:: WORK TO BE COMPLETED ::
Every line of the data below should be repeated exactly, and no picture should be copied.

:: DATA EXCERPT ::
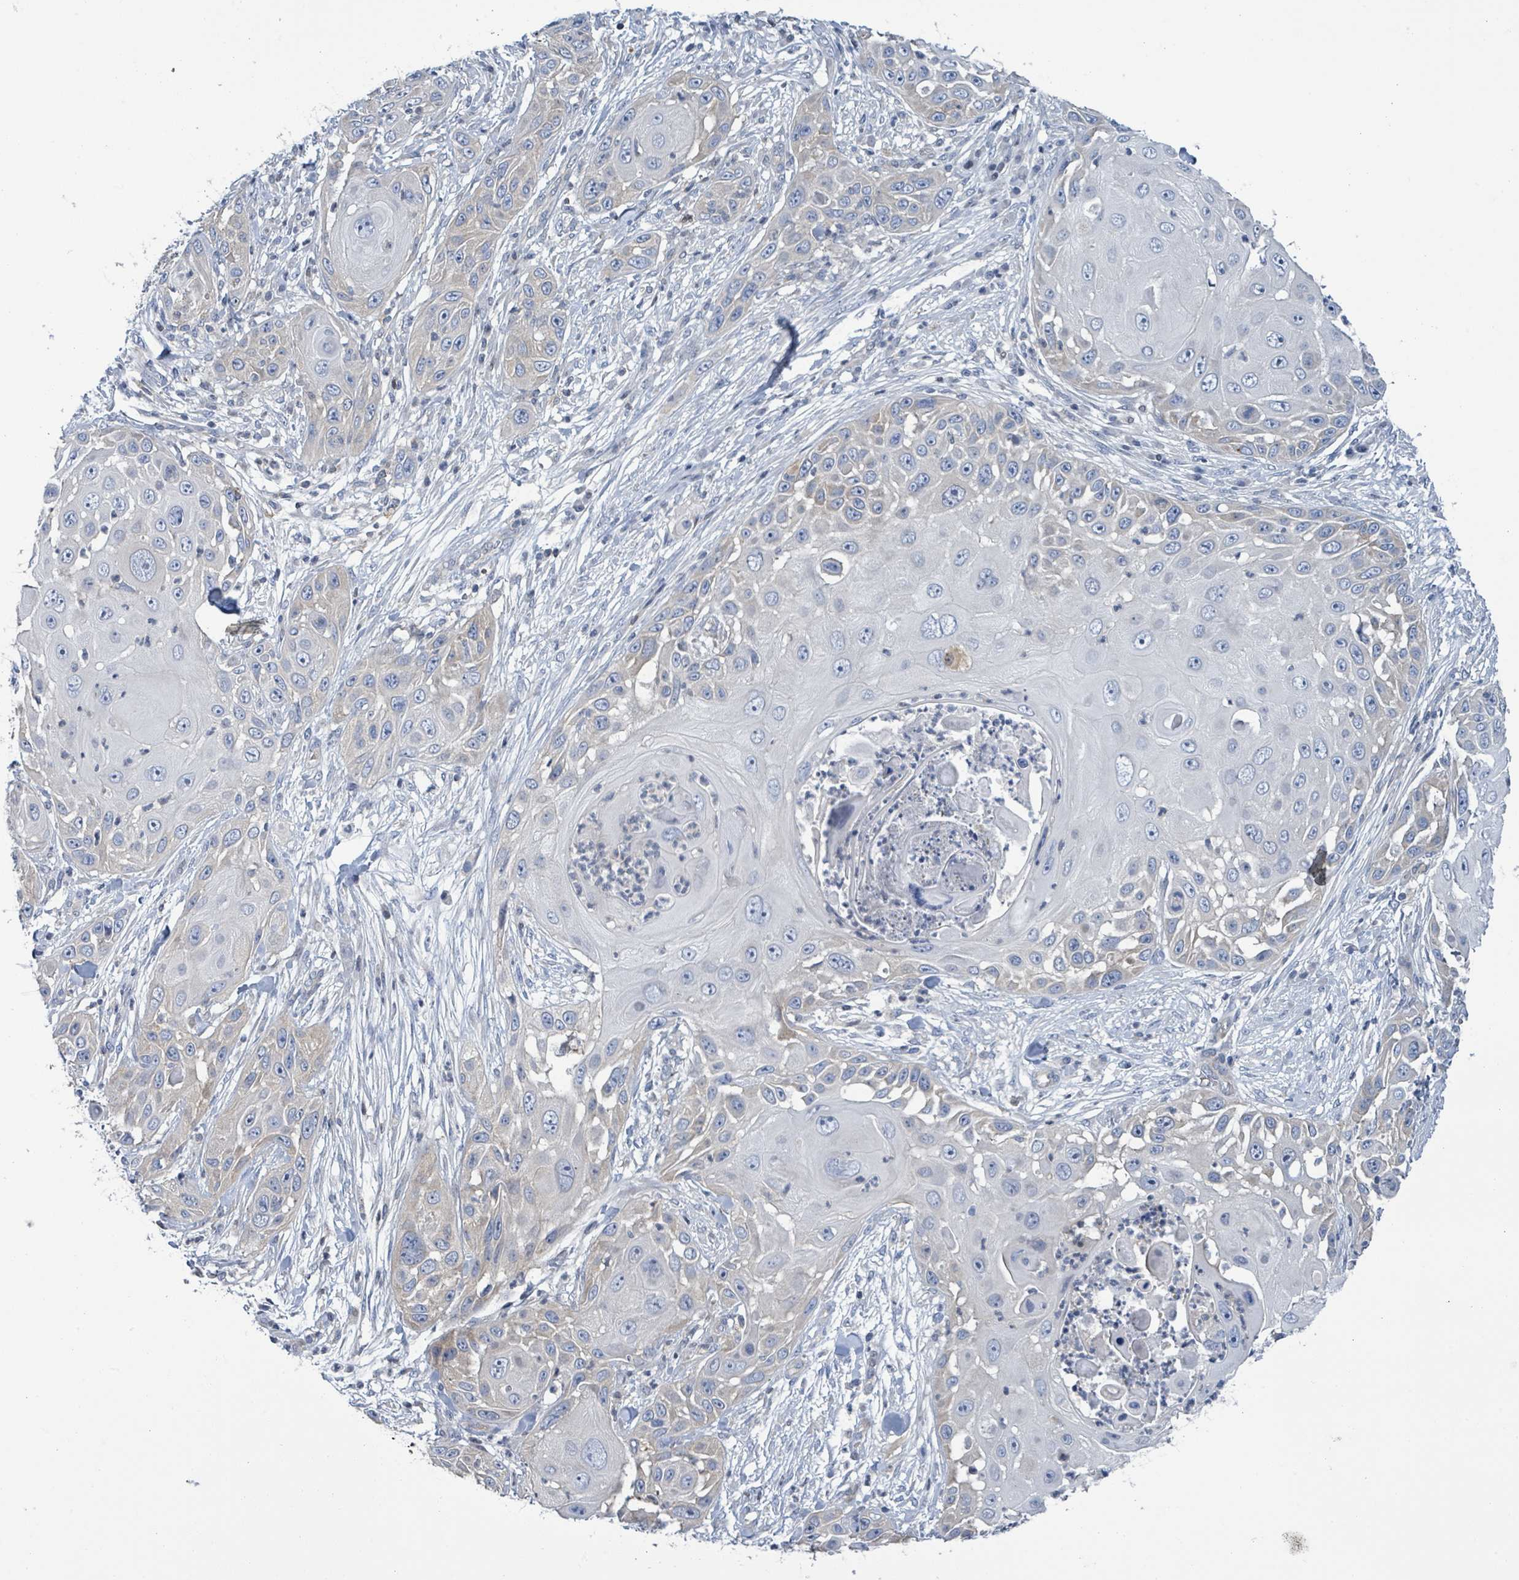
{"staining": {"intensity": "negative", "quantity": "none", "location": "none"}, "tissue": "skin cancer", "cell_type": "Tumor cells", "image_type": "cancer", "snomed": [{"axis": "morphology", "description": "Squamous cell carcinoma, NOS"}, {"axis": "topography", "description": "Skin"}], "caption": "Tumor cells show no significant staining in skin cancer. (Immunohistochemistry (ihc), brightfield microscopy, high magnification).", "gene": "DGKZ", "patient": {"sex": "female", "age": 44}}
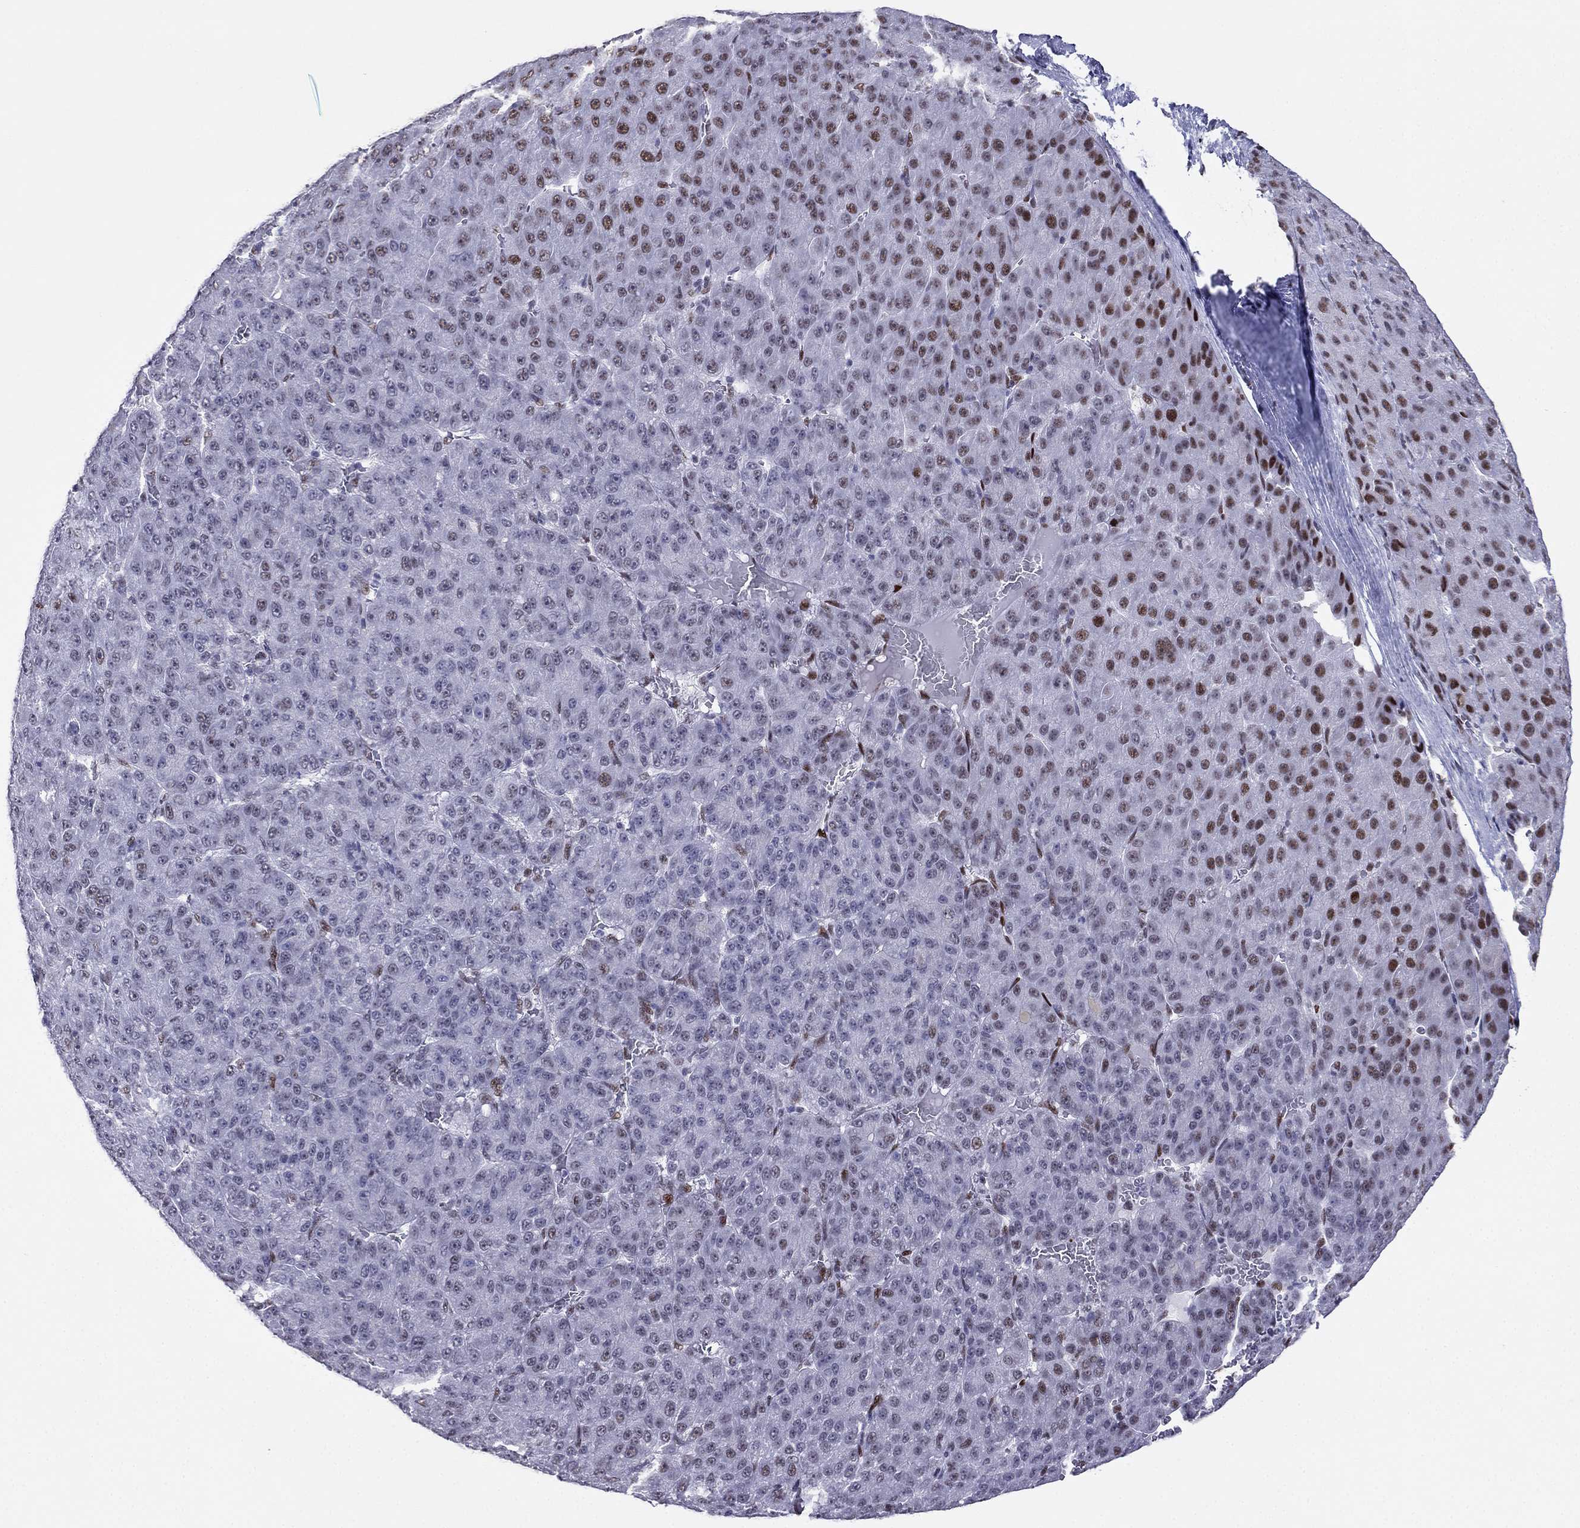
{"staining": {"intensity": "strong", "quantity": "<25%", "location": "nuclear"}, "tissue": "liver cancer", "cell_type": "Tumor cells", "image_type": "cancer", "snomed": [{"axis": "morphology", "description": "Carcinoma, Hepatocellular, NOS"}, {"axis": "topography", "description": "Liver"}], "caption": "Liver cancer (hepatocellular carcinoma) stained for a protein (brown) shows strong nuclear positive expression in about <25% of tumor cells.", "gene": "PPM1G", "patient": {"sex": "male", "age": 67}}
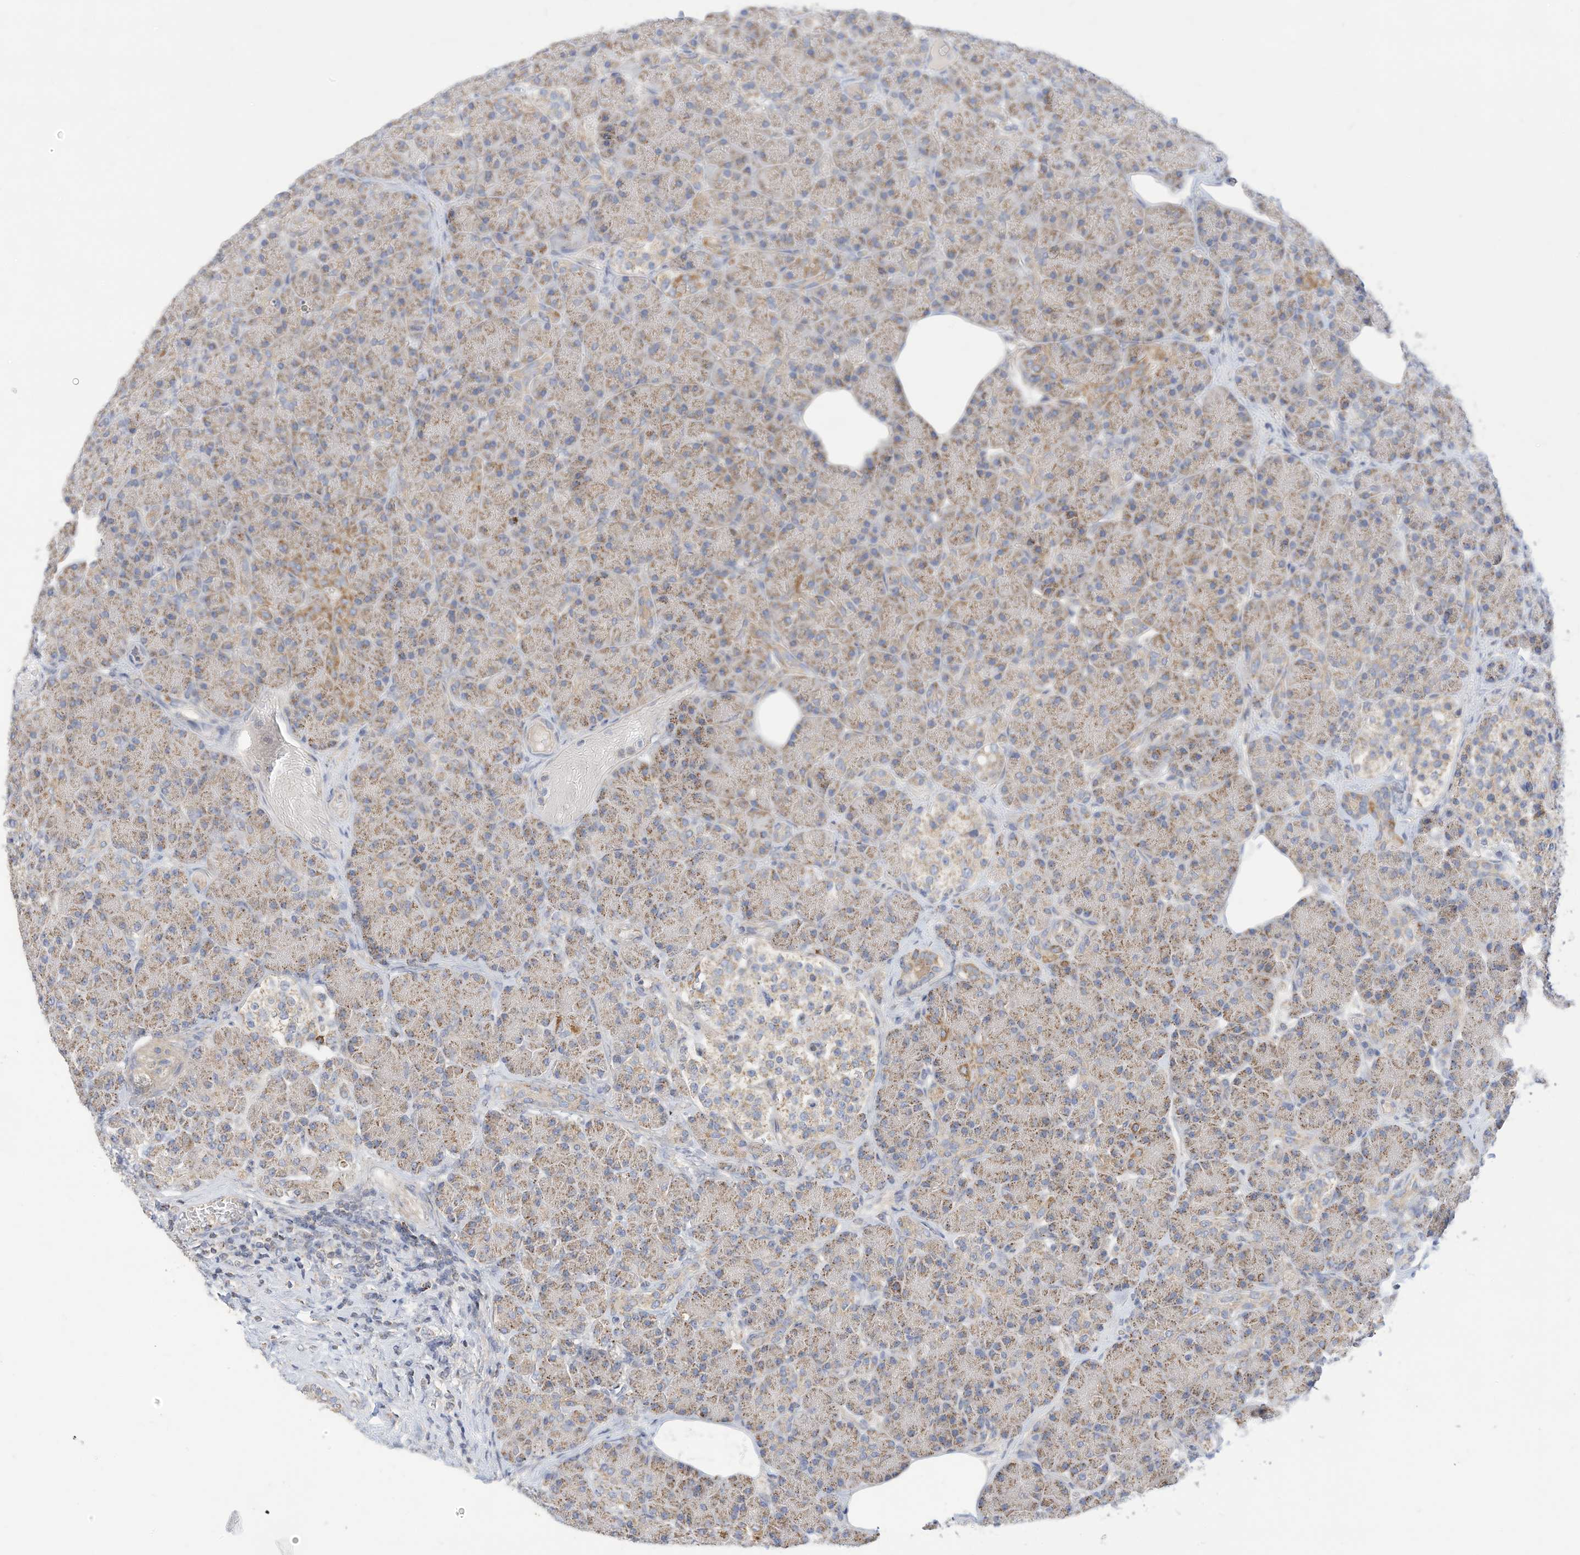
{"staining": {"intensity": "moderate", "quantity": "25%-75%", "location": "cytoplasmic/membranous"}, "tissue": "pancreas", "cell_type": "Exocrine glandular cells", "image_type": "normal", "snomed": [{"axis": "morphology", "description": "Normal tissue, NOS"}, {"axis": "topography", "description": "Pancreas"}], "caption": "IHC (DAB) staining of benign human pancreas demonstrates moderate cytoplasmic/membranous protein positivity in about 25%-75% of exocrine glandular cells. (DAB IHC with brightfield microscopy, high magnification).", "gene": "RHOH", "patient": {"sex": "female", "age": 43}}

:: EXERCISE RESULT ::
{"staining": {"intensity": "negative", "quantity": "none", "location": "none"}, "tissue": "skin cancer", "cell_type": "Tumor cells", "image_type": "cancer", "snomed": [{"axis": "morphology", "description": "Squamous cell carcinoma, NOS"}, {"axis": "topography", "description": "Skin"}], "caption": "Tumor cells show no significant staining in skin cancer. (Immunohistochemistry (ihc), brightfield microscopy, high magnification).", "gene": "DGKZ", "patient": {"sex": "female", "age": 44}}
{"staining": {"intensity": "strong", "quantity": "<25%", "location": "nuclear"}, "tissue": "liver cancer", "cell_type": "Tumor cells", "image_type": "cancer", "snomed": [{"axis": "morphology", "description": "Carcinoma, Hepatocellular, NOS"}, {"axis": "topography", "description": "Liver"}], "caption": "Liver cancer (hepatocellular carcinoma) stained for a protein (brown) shows strong nuclear positive expression in about <25% of tumor cells.", "gene": "PPM1G", "patient": {"sex": "male", "age": 67}}
{"staining": {"intensity": "moderate", "quantity": "25%-75%", "location": "cytoplasmic/membranous"}, "tissue": "pancreas", "cell_type": "Exocrine glandular cells", "image_type": "normal", "snomed": [{"axis": "morphology", "description": "Normal tissue, NOS"}, {"axis": "topography", "description": "Pancreas"}], "caption": "IHC (DAB) staining of benign human pancreas demonstrates moderate cytoplasmic/membranous protein positivity in about 25%-75% of exocrine glandular cells. (DAB IHC with brightfield microscopy, high magnification).", "gene": "RHOH", "patient": {"sex": "female", "age": 43}}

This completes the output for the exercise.